In the transcript, Twitter announces the open-sourcing of their recommendation algorithm to promote trust and transparency. The recommendation pipeline consists of three stages: candidate sourcing, scoring, and applying product features. The candidate sourcing stage focuses on in-network (tweets from people you follow) and out-of-network (tweets from people you don't follow) tweets. The scoring stage uses a real graph model to rank tweets based on engagement probability. The final stage applies product features like sim cluster and tween embeddings.

Timeline construction is done using relevance scores, applying business and product logic, and balancing content. Trust and safety components include open-sourcing machine learning models related to not safe for work content, abuse, and toxicity detection, along with the visibility filtering library. The implications of open-sourcing the algorithm are increased transparency, trust, and potential for continuous improvement driven by community input.

The open-sourced algorithm aims to create a more transparent, user-friendly, and adaptable platform.

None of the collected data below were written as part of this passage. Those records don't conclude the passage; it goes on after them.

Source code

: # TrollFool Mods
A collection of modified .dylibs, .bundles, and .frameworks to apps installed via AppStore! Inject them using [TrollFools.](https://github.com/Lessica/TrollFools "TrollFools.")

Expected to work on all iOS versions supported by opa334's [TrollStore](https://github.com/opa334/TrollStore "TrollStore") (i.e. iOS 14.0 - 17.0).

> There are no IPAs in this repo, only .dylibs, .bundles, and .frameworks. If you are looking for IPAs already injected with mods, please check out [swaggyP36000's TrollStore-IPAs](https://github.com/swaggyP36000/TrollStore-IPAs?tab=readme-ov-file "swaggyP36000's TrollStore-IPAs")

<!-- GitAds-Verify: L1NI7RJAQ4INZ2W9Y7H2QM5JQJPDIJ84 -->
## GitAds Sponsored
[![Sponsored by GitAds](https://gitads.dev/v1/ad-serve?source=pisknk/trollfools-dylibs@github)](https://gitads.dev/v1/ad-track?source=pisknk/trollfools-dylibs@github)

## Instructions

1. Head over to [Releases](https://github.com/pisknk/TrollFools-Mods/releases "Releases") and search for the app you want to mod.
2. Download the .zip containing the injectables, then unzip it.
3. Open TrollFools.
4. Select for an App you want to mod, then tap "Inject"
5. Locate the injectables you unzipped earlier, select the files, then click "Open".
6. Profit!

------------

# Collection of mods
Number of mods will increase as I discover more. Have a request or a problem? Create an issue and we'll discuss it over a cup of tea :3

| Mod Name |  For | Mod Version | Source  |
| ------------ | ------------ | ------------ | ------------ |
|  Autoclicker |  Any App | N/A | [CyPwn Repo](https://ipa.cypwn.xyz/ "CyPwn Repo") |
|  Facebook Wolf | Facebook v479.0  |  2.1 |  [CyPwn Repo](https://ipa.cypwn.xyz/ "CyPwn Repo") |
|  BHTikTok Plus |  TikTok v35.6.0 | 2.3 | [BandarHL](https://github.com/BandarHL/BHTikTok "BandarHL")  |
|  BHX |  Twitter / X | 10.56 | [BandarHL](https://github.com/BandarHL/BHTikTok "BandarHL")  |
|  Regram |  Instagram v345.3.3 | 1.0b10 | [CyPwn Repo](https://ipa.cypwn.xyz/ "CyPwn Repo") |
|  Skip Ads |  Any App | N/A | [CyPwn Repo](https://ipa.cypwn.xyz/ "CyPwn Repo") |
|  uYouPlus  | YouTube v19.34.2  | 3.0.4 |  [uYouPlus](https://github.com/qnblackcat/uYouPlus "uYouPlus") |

It will involve engaging with the community to improve the algorithm and its impact on users, content creators, and overall user experience. Concerns about the algorithm's impact on user behavior and content quality are addressed by emphasizing transparency, community engagement, and the goal of improving the user experience.

Users discuss the importance of verified accounts, efforts to reduce bot accounts, the search algorithm, reporting catfish accounts, and the algorithm's impact on content. Elon Musk shares upcoming improvements to Twitter DMs, such as replying to individual DMs, using reaction emojis, turning on encryption, and adding voice and video chat options. He also emphasizes the goal of showing compelling content and promoting public dialogue without dividing people into political categories.